Task objective: Tally every line of the entries that contains the string "left", then reply with only that number.

=== Begin Enclosure ===

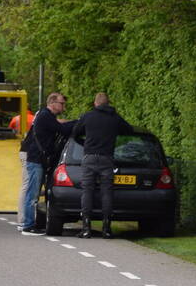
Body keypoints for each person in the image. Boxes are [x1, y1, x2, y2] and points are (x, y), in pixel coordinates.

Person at [72, 92, 134, 239]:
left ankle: (86, 228)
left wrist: (84, 143)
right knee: (107, 192)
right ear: (108, 103)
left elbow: (75, 133)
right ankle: (106, 228)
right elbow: (129, 130)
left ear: (95, 103)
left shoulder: (88, 116)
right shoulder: (114, 118)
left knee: (87, 190)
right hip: (107, 158)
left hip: (89, 157)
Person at [21, 93, 75, 234]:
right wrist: (80, 122)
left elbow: (59, 125)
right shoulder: (45, 116)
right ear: (52, 103)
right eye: (61, 103)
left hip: (37, 159)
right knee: (32, 194)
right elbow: (62, 129)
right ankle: (27, 225)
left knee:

=== End Enclosure ===

Task output: 10